Rice (Oryza sativa) is a very important crop, rice disease can reduce the yield of rice, it can even result in the lost of harvest. Rice bacterial blight is one of the most important rice diseases.The study to the mechanism of rice disease resistance gene has great significances, The study can benefit us of protecting rice from destroy, enhance rice yield and solve the problem of world people's famine. Xa21, which was cloned by Song et al in 1995, is a resistance gene of rice bacterial blight. Rice bacterial blight was caused by the bacterial pathogen, Xanthomonas oryzae pv. Oryzae, Xoo. We have known that XA21 mainly contains three domains, the Leucine Zipper, an extracelluar leucine-rich-repeat domain, which includes 23 LRR, the transmembrane domain and a serine-threonine kinase-like domain. The characteristic of the receptor-like kinase XA21 has been researched systematically in the latest research in bacteria expression system. To find pathogenesis related proteins of rice disease resistance gene Xa21, the technique of two-dimensional electrophoresis and mass spectrum analysis were used. The experiment establishes the foundation for the research of the interaction of protein and protein and biochemical prosperities analysis.The method that we practiced in detail are as follow. First of all, the rice leaves of trans-genetic material 4021 were inoculated the bacterial pathogen, Xanthomonas oryzae pv. Oryzae, Xoo.After the leaves proteins were extracted by the method of TCA- acetone, the method of two-dimensional electrophoresis was used to separate the proteins. Secondly, we utilize the software to analysis the 2DE maps. The different spots were analysed by MALDI-TOF. 48 differential expression proteins were obtained.
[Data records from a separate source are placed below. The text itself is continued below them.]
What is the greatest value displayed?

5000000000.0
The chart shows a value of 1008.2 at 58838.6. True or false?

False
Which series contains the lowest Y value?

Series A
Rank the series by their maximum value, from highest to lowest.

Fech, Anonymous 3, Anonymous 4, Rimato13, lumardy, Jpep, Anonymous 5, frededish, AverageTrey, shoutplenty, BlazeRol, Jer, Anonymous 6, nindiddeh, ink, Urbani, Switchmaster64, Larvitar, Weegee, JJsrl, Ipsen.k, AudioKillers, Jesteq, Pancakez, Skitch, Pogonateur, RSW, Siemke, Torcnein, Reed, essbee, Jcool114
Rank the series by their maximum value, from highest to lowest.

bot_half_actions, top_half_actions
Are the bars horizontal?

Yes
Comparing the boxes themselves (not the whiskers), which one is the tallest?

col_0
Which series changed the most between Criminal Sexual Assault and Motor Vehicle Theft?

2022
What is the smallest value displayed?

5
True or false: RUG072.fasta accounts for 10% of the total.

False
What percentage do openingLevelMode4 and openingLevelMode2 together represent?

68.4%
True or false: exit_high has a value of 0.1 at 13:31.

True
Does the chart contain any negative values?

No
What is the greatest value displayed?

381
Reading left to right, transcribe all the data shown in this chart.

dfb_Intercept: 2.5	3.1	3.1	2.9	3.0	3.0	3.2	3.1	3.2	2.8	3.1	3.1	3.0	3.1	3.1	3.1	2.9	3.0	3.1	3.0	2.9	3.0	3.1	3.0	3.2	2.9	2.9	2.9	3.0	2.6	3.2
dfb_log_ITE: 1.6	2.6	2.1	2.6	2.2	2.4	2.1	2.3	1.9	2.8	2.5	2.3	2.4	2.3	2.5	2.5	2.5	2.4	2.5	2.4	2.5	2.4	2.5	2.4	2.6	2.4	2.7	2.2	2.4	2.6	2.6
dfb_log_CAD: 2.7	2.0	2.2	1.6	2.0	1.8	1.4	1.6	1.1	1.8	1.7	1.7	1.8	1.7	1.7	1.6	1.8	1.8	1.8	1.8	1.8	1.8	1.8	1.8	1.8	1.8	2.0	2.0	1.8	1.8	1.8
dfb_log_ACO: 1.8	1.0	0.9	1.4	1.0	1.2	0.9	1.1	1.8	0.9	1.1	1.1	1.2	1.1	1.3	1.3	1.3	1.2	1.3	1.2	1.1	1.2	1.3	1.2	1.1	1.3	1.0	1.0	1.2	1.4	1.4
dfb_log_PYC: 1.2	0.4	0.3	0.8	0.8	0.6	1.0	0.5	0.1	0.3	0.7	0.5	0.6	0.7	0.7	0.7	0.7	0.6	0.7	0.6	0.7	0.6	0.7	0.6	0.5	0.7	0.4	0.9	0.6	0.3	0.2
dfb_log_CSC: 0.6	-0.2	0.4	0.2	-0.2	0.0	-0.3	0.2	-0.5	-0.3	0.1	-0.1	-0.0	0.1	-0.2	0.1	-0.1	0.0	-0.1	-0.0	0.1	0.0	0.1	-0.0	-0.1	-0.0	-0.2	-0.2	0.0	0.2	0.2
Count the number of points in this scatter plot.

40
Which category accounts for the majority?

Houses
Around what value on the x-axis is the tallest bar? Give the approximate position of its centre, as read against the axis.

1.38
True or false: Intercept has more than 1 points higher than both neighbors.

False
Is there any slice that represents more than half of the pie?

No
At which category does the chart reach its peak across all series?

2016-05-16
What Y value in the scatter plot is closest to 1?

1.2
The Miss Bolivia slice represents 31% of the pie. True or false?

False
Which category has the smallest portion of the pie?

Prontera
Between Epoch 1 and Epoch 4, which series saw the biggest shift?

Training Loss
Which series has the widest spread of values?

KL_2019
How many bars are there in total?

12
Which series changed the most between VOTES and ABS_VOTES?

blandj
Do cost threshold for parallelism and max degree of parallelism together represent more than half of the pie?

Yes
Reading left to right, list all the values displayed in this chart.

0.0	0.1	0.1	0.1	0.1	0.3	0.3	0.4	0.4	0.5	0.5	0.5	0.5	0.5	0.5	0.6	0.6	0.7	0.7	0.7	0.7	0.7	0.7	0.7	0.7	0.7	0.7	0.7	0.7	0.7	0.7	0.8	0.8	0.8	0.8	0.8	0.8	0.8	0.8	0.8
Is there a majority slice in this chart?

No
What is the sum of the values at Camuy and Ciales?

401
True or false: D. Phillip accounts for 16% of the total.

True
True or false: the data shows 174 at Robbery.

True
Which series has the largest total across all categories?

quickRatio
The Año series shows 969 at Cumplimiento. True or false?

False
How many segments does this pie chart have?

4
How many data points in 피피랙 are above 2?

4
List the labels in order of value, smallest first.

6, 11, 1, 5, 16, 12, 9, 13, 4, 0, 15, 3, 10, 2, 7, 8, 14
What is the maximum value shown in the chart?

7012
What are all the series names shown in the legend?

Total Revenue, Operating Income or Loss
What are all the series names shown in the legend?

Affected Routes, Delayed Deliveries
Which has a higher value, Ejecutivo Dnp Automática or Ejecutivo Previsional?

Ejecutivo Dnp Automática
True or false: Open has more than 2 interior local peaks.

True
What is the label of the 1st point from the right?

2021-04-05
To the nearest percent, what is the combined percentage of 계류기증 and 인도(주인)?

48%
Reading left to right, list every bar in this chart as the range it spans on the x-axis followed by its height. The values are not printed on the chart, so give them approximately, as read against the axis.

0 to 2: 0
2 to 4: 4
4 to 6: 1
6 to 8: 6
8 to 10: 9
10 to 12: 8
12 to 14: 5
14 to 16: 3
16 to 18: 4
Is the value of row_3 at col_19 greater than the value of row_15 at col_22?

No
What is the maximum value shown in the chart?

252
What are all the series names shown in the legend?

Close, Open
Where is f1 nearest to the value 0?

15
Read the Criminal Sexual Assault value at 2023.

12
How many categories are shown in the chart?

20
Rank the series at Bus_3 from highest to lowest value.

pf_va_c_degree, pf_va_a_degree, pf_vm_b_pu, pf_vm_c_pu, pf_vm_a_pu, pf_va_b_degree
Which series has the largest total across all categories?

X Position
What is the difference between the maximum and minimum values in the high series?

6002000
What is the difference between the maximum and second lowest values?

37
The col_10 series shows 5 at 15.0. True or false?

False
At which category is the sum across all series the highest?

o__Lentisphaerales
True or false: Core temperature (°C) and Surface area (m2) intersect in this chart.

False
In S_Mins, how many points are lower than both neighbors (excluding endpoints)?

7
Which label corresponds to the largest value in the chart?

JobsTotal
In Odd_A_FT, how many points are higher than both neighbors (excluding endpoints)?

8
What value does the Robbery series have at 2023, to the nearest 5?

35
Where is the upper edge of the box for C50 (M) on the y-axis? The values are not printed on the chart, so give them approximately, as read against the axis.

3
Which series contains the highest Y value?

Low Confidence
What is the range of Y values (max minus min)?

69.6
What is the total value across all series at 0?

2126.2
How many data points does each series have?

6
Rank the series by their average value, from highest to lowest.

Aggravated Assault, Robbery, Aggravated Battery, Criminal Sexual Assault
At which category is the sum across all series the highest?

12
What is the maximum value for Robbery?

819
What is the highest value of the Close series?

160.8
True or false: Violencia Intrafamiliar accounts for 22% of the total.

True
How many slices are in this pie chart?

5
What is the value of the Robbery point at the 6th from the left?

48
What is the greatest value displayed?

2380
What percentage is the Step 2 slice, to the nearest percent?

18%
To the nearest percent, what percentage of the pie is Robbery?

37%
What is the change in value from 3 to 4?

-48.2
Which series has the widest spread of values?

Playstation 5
Combined to former microarray results, four proteins may relate to the Pathogenesis pathway of Xa21. The E.Coil bacterial expression system is used to clone and express the four proteins, when confirm that the target proteins were expressed abundantly enough, we purify the proteins and prepare antibodies. The experiment establishes the foundation for the research of the further study of the mechanism of disease resistance.